Input material Start Marker
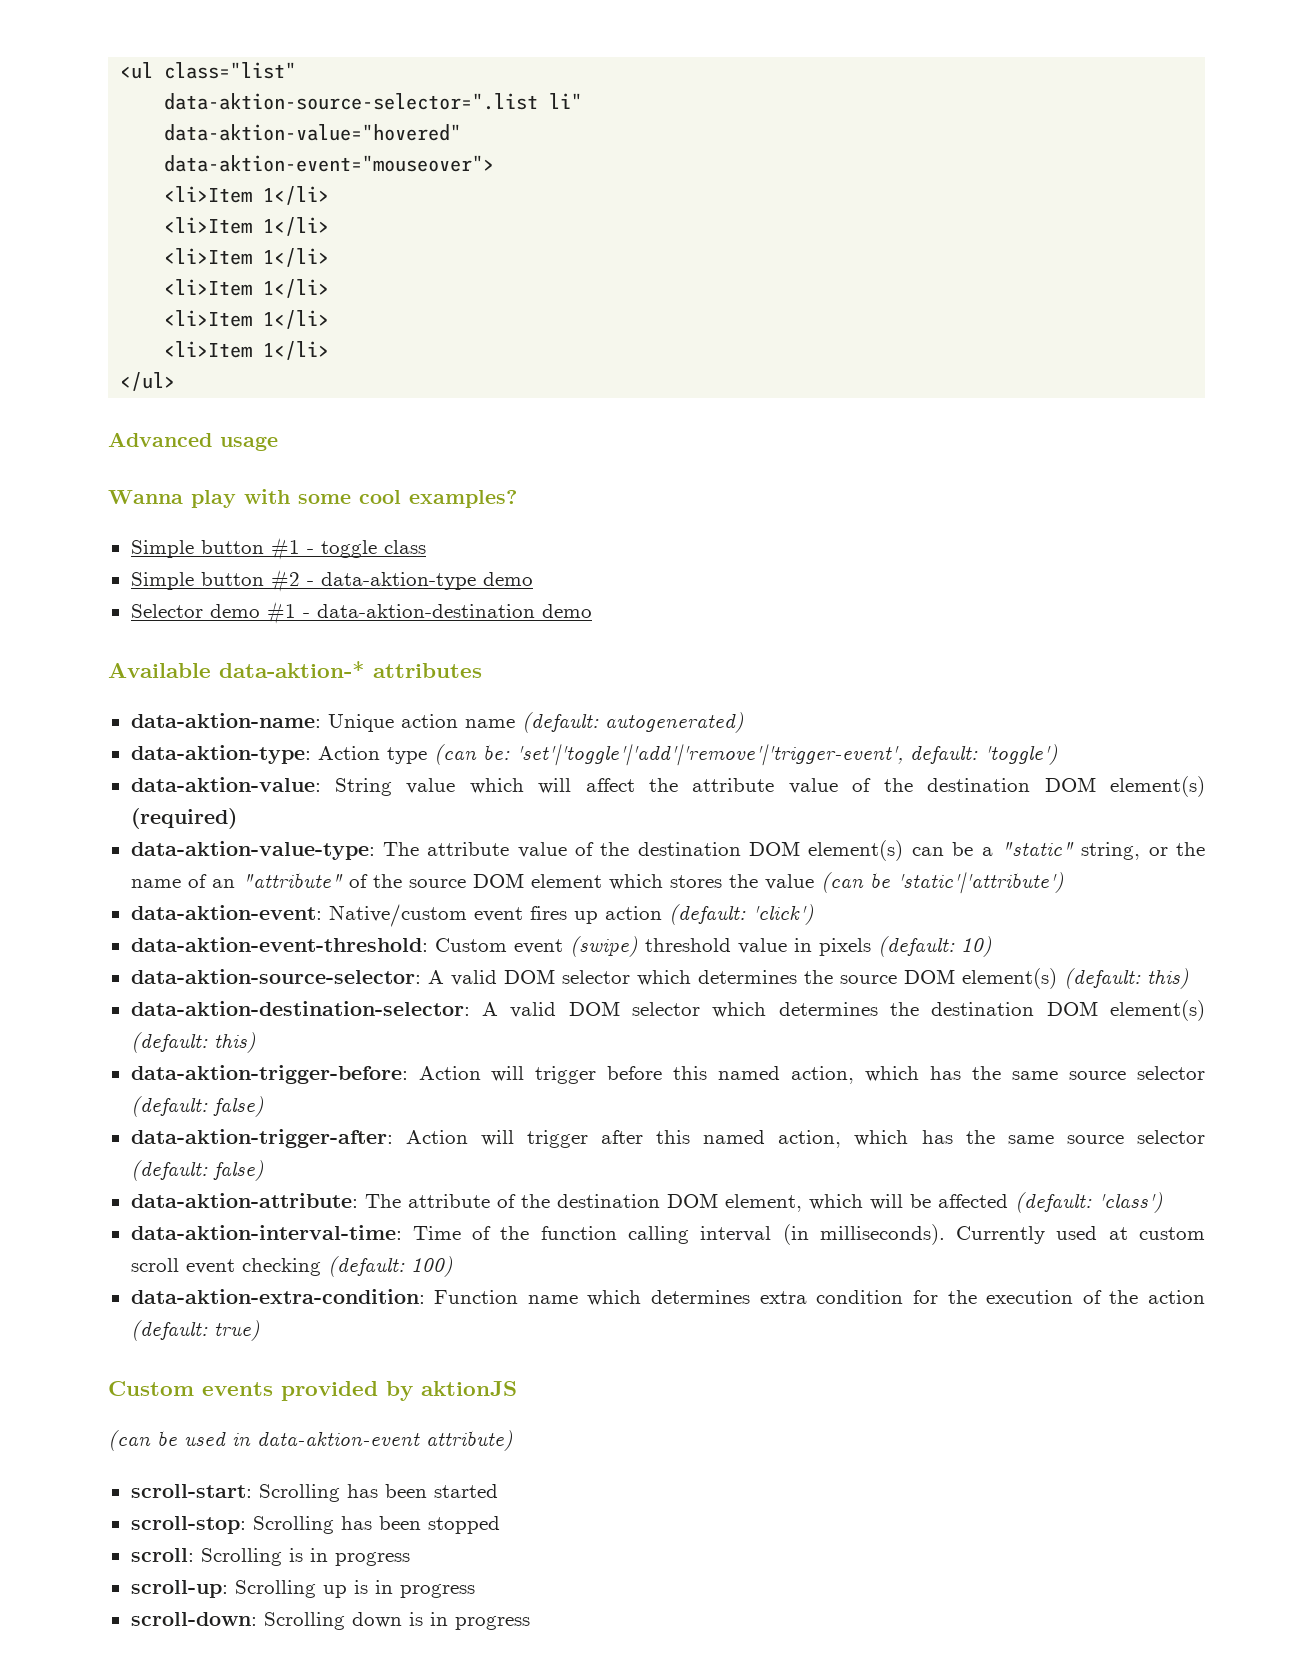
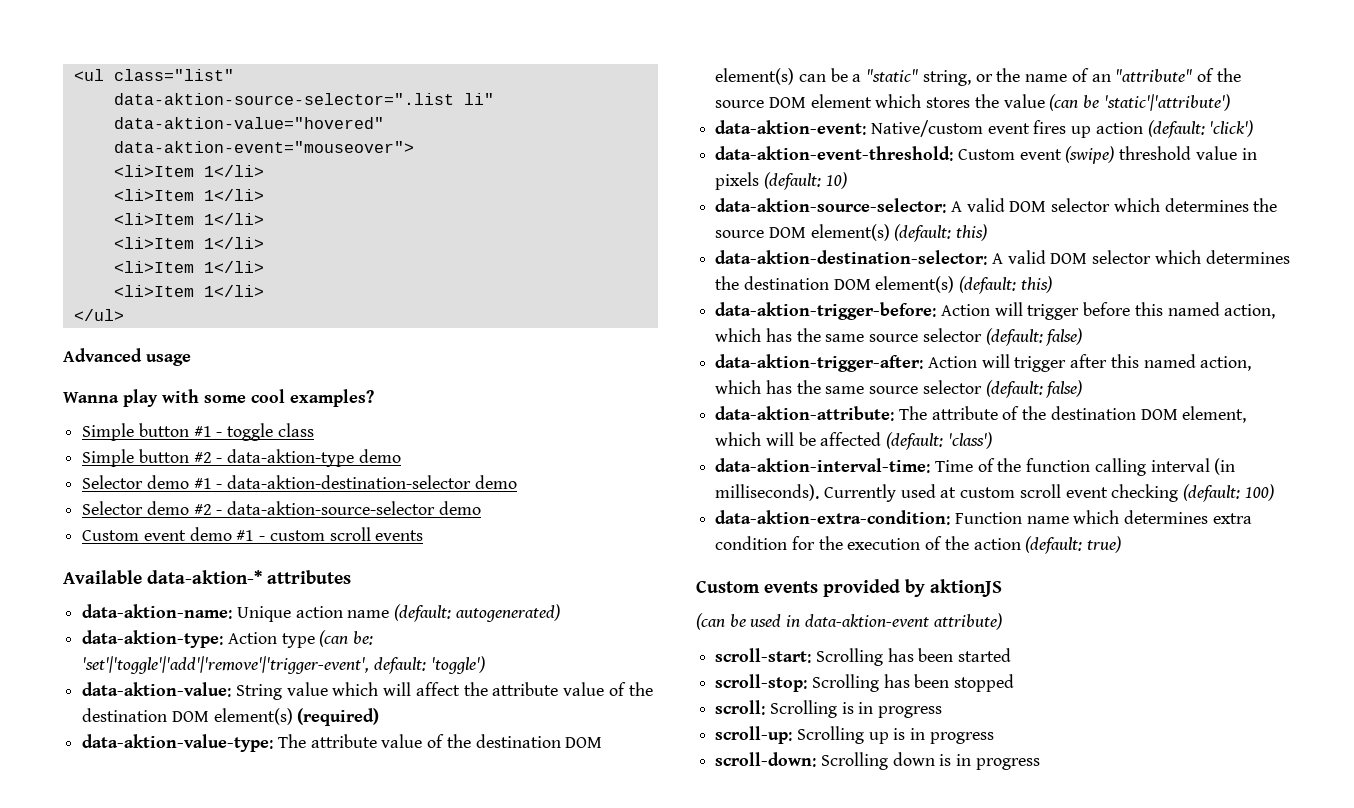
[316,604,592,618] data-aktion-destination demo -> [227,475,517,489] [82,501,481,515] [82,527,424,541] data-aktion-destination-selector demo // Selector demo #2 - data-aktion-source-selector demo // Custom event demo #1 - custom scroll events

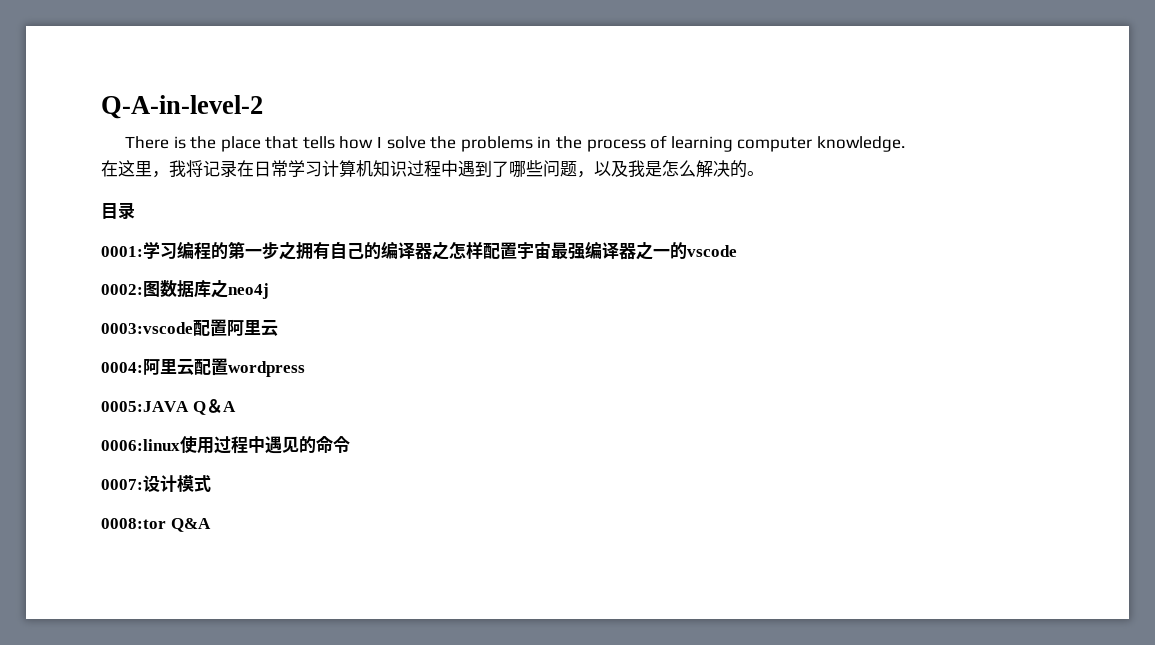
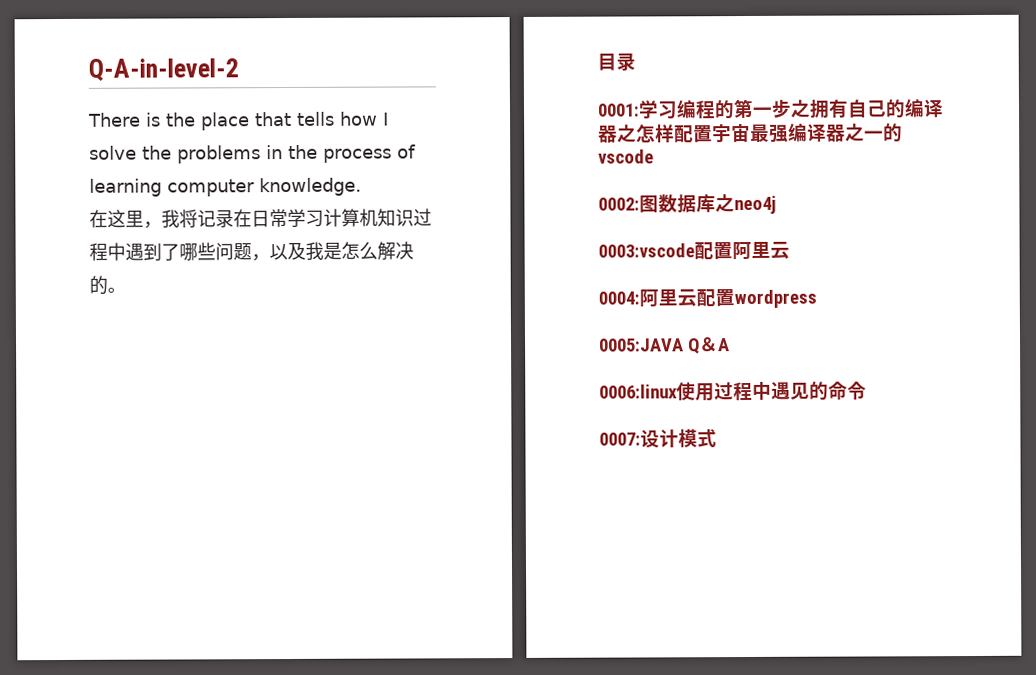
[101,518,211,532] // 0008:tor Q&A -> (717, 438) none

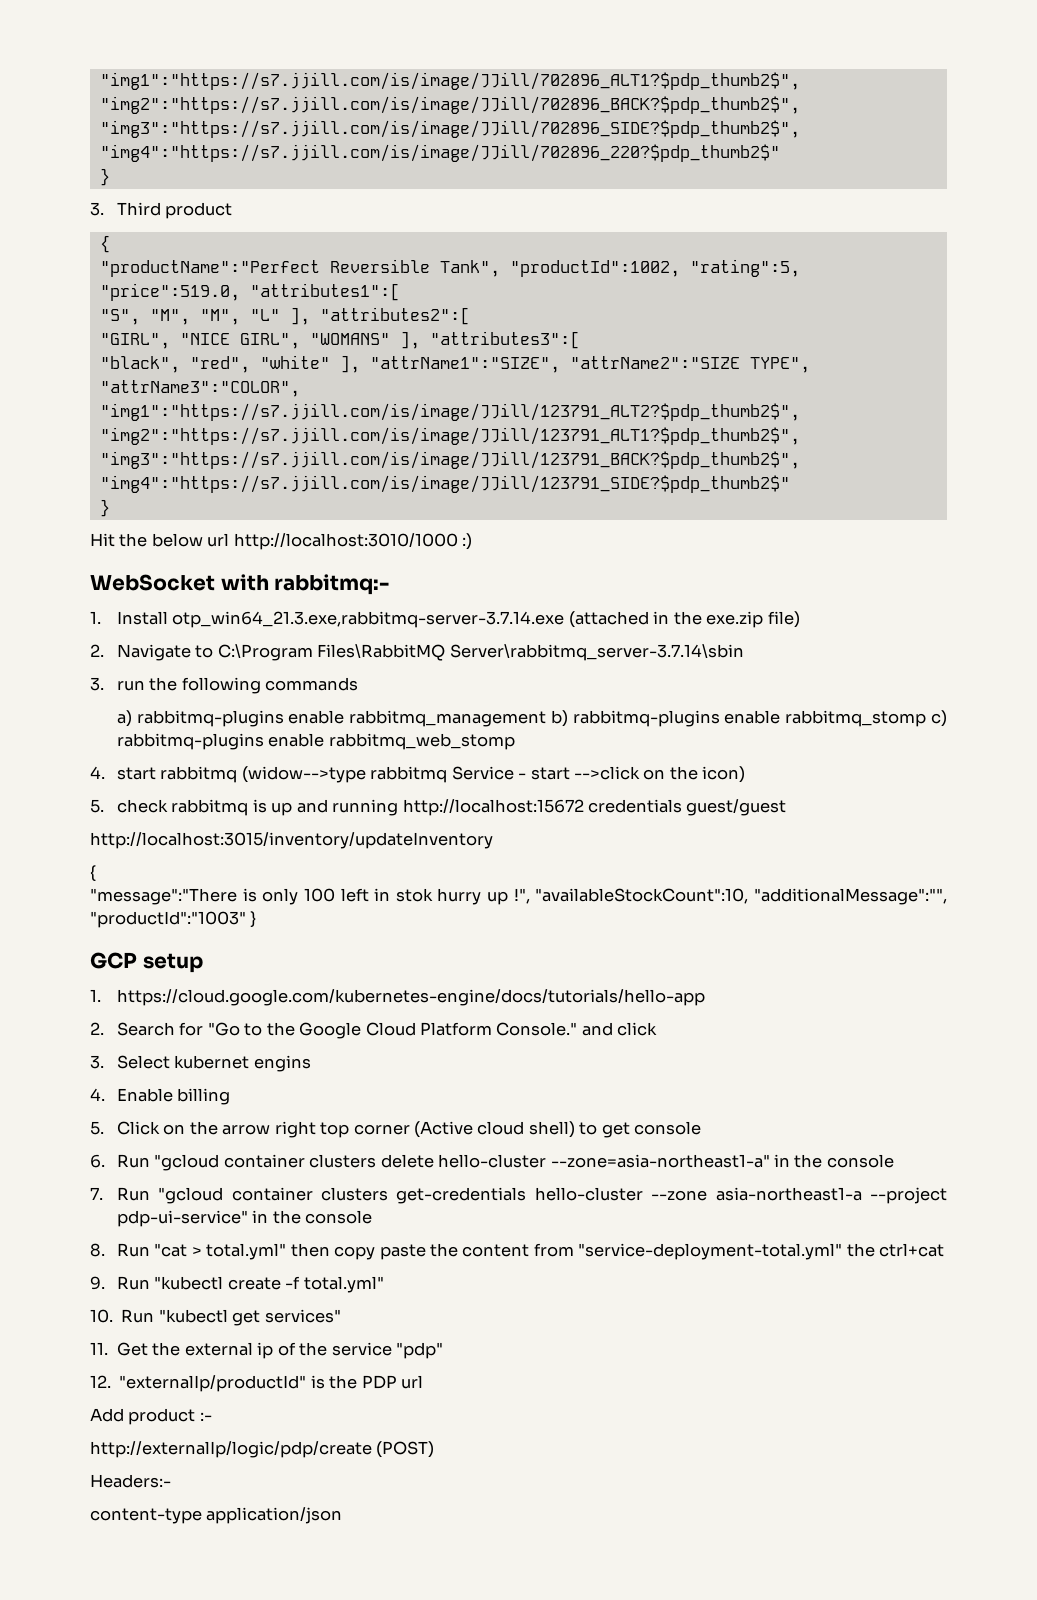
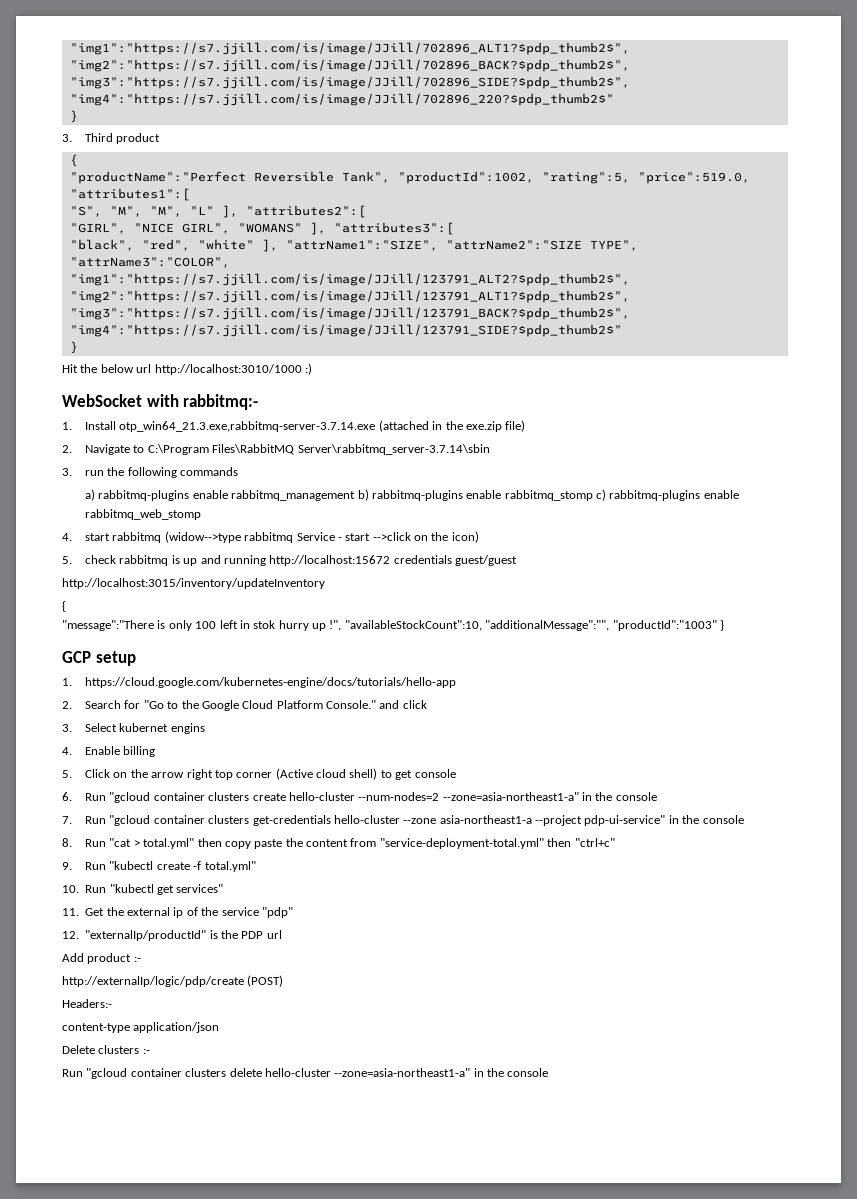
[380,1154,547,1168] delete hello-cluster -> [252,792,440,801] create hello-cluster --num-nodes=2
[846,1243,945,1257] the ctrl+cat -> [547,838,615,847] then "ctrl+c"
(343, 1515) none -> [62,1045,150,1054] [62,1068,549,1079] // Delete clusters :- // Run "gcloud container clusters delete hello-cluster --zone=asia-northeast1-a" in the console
Input material End Marker
Your assignment = Omitting all pictures, retype exactly the lines from the line containing "[101,518,211,532] // 0008:tor" down to the last line above, both ends included.

Answer box =
[101,518,211,532] // 0008:tor Q&A -> (717, 438) none

[380,1154,547,1168] delete hello-cluster -> [252,792,440,801] create hello-cluster --num-nodes=2
[846,1243,945,1257] the ctrl+cat -> [547,838,615,847] then "ctrl+c"
(343, 1515) none -> [62,1045,150,1054] [62,1068,549,1079] // Delete clusters :- // Run "gcloud container clusters delete hello-cluster --zone=asia-northeast1-a" in the console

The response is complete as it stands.